Department of Radiology, University of Pittsburgh, Pittsburgh, PA 15213, USA.
Br J Radiol. 2012 Sep;85(1017):1287-302. doi: 10.1259/bjr/45866310. Epub 2012 May 9.
Laboratory observer performance measurements, receiver operating characteristic (ROC) and free-response ROC (FROC) differ from actual clinical interpretations in several respects, which could compromise their clinical relevance. The objective of this study was to develop a method for quantifying the clinical relevance of a laboratory paradigm and apply it to compare the ROC and FROC paradigms in a nodule detection task.
The original prospective interpretations of 80 digital chest radiographs were classified by the truth panel as correct (C=1) or incorrect (C=0), depending on correlation with additional imaging, and the average of C was interpreted as the clinical figure of merit. FROC data were acquired for 21 radiologists and ROC data were inferred using the highest ratings. The areas under the ROC and alternative FROC curves were used as laboratory figures of merit. Bootstrap analysis was conducted to estimate conventional agreement measures between laboratory and clinical figures of merit. Also computed was a pseudovalue-based image-level correctness measure of the laboratory interpretations, whose association with C as measured by the area (rAUC) under an appropriately defined relevance ROC curve, is as a measure of the clinical relevance of a laboratory paradigm.

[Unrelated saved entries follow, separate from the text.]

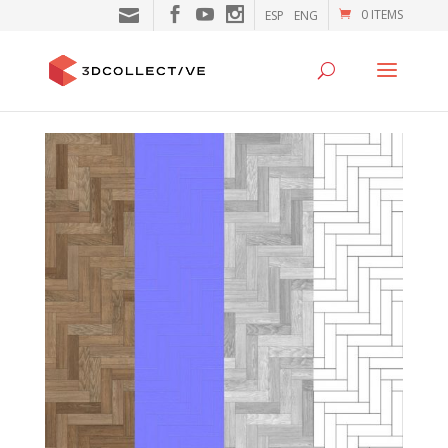
0 ITEMS
ESP
ENG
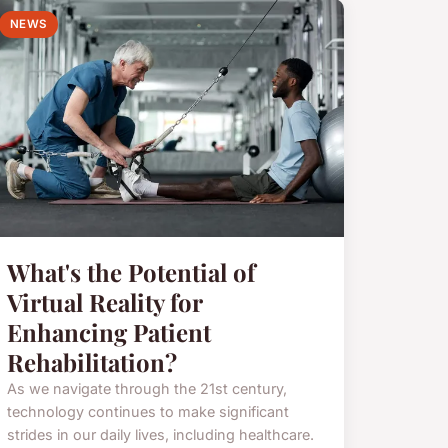
NEWS
What's the Potential of
Virtual Reality for
Enhancing Patient
Rehabilitation?
As we navigate through the 21st century,
technology continues to make significant
strides in our daily lives, including healthcare.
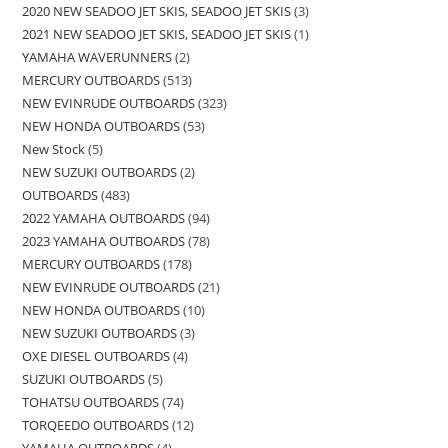
2020 NEW SEADOO JET SKIS, SEADOO JET SKIS
3
2021 NEW SEADOO JET SKIS, SEADOO JET SKIS
1
YAMAHA WAVERUNNERS
2
MERCURY OUTBOARDS
513
NEW EVINRUDE OUTBOARDS
323
NEW HONDA OUTBOARDS
53
New Stock
5
NEW SUZUKI OUTBOARDS
2
OUTBOARDS
483
2022 YAMAHA OUTBOARDS
94
2023 YAMAHA OUTBOARDS
78
MERCURY OUTBOARDS
178
NEW EVINRUDE OUTBOARDS
21
NEW HONDA OUTBOARDS
10
NEW SUZUKI OUTBOARDS
3
OXE DIESEL OUTBOARDS
4
SUZUKI OUTBOARDS
5
TOHATSU OUTBOARDS
74
TORQEEDO OUTBOARDS
12
YAMAHA OUTBOARDS
4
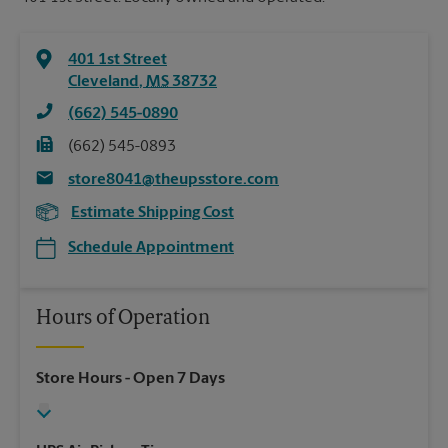
401 1st Street
Cleveland
,
MS
38732
(662) 545-0890
(662) 545-0893
store8041@theupsstore.com
Estimate Shipping Cost
Schedule Appointment
Hours of Operation
Store Hours
- Open 7 Days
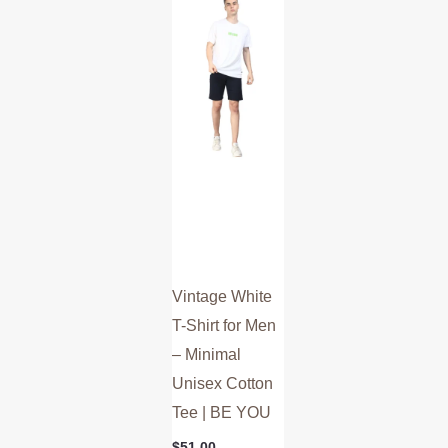
multiple
variants.
The
options
may
be
chosen
on
the
product
Vintage White
page
T-Shirt for Men
– Minimal
Unisex Cotton
Tee | BE YOU
$
51.00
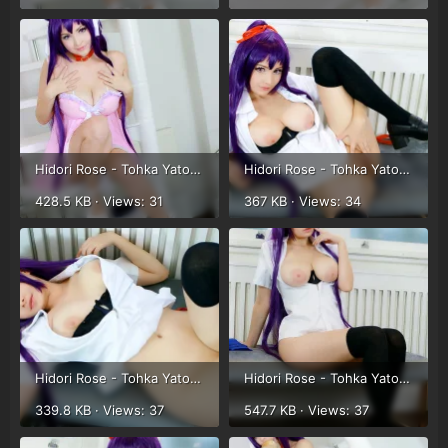
Hidori Rose - Tohka Yatogami (36).webp
Hidori Rose - Tohka Yatogami (22).webp
428.5 KB · Views: 31
367 KB · Views: 34
Hidori Rose - Tohka Yatogami (23).webp
Hidori Rose - Tohka Yatogami (24).webp
339.8 KB · Views: 37
547.7 KB · Views: 37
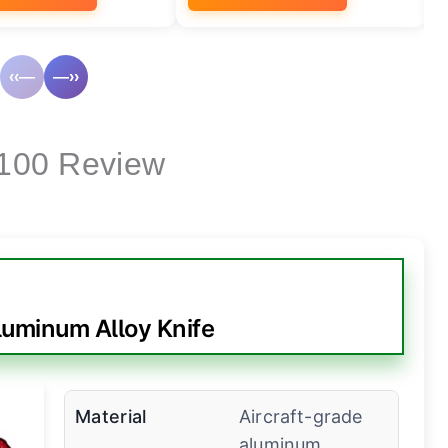
‹‹—
—››
 100 Review
uminum Alloy Knife
Material
Aircraft-grade
aluminum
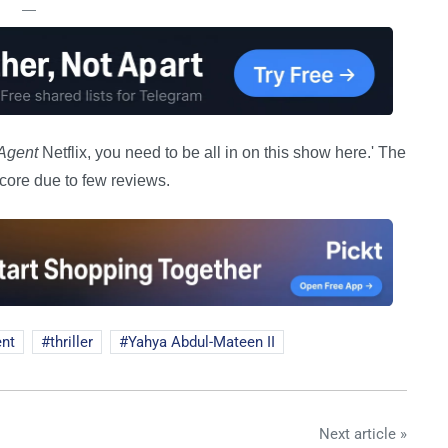
—
Agent
Netflix, you need to be all in on this show here.' The
core due to few reviews.
ent
thriller
Yahya Abdul-Mateen II
Next article »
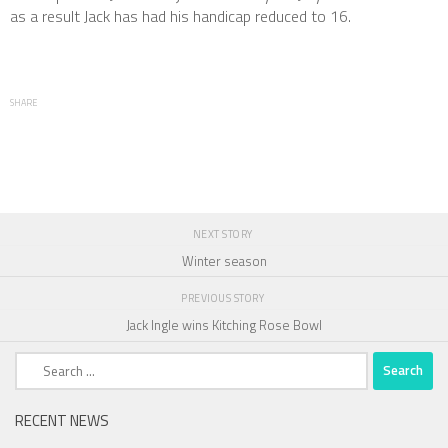
as a result Jack has had his handicap reduced to 16.
SHARE
NEXT STORY
Winter season
PREVIOUS STORY
Jack Ingle wins Kitching Rose Bowl
Search
for:
RECENT NEWS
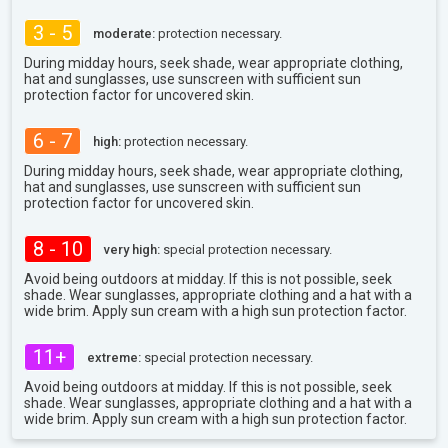
3 - 5
moderate:
protection necessary.
During midday hours, seek shade, wear appropriate clothing,
hat and sunglasses, use sunscreen with sufficient sun
protection factor for uncovered skin.
6 - 7
high:
protection necessary.
During midday hours, seek shade, wear appropriate clothing,
hat and sunglasses, use sunscreen with sufficient sun
protection factor for uncovered skin.
8 - 10
very high:
special protection necessary.
Avoid being outdoors at midday. If this is not possible, seek
shade. Wear sunglasses, appropriate clothing and a hat with a
wide brim. Apply sun cream with a high sun protection factor.
11+
extreme:
special protection necessary.
Avoid being outdoors at midday. If this is not possible, seek
shade. Wear sunglasses, appropriate clothing and a hat with a
wide brim. Apply sun cream with a high sun protection factor.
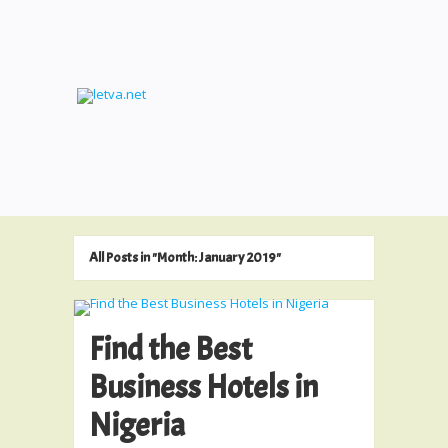
All Posts in "Month:
January 2019
"
Find the Best
Business Hotels in
Nigeria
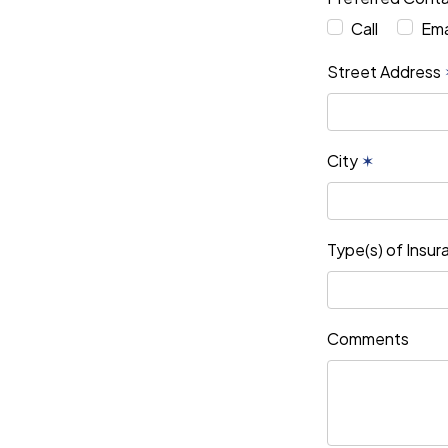
Call
Ema
Street Address
City
✶
Type(s) of Insu
Comments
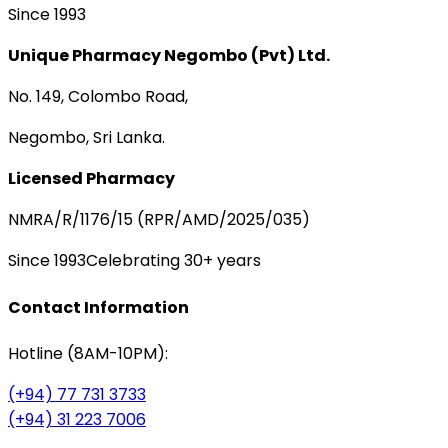
Since 1993
Unique Pharmacy Negombo (Pvt) Ltd.
No. 149, Colombo Road,
Negombo, Sri Lanka.
Licensed Pharmacy
NMRA/R/1176/15 (RPR/AMD/2025/035)
Since 1993
Celebrating 30+ years
Contact Information
Hotline (8AM-10PM):
(+94) 77 731 3733
(+94) 31 223 7006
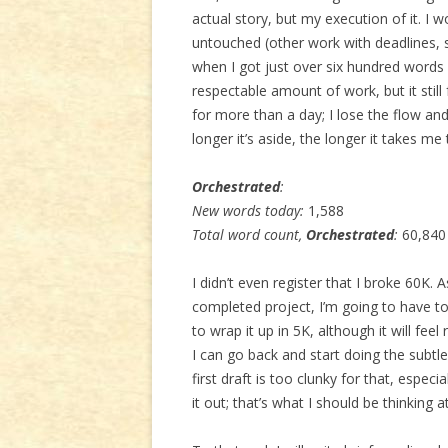
actual story, but my execution of it. I 
untouched (other work with deadlines, s
when I got just over six hundred words
respectable amount of work, but it still f
for more than a day; I lose the flow a
longer it’s aside, the longer it takes me 
Orchestrated
:
New words today:
1,588
Total word count,
Orchestrated
:
60,840
I didn’t even register that I broke 60K.
completed project, I’m going to have to
to wrap it up in 5K, although it will fee
I can go back and start doing the subtle s
first draft is too clunky for that, espec
it out; that’s what I should be thinking at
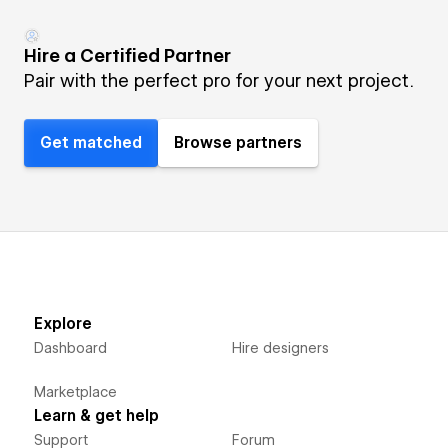
Hire a Certified Partner
Pair with the perfect pro for your next project.
Get matched
Browse partners
Explore
Dashboard
Hire designers
Marketplace
Learn & get help
Support
Forum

Low correlations (e.g. κ=0.244) and near chance level rAUC values (e.g. 0.598), attributable to differences between the clinical and laboratory paradigms, were observed. The absolute width of the confidence interval was 0.38 for the interparadigm differences of the conventional measures and 0.14 for the difference of the rAUCs.
The rAUC measure was consistent with the traditional measures but was more sensitive to the differences in clinical relevance. A new relevance ROC method for quantifying the clinical relevance of a laboratory paradigm is proposed.
实验室观察者性能测量、接收者操作特征(ROC)和自由响应 ROC(FROC)在几个方面与实际临床解释不同,这可能会影响其临床相关性。本研究的目的是开发一种量化实验室范式临床相关性的方法,并将其应用于比较结节检测任务中的 ROC 和 FROC 范式。
根据与额外成像的相关性,将 80 张数字胸部 X 射线的原始前瞻性解释由真理小组分类为正确(C=1)或不正确(C=0),并将 C 的平均值解释为临床优劣指标。为 21 名放射科医生获取 FROC 数据,并使用最高评分推断 ROC 数据。ROC 和替代 FROC 曲线下的面积被用作实验室优劣指标。进行了引导分析,以估计实验室和临床优劣指标之间的传统一致性度量。还计算了实验室解释的基于伪值的图像级正确性度量,其与 C 的关联(rAUC)作为实验室范式临床相关性的度量,是通过适当定义的相关性 ROC 曲线下的面积来衡量的。
观察到低相关性(例如,κ=0.244)和接近机会水平的 rAUC 值(例如,0.598),这归因于临床和实验室范式之间的差异。传统度量的跨范式差异的置信区间的绝对宽度为 0.38,rAUC 差异的置信区间的绝对宽度为 0.14。
rAUC 度量与传统度量一致,但对临床相关性的差异更敏感。提出了一种用于量化实验室范式临床相关性的新相关性 ROC 方法。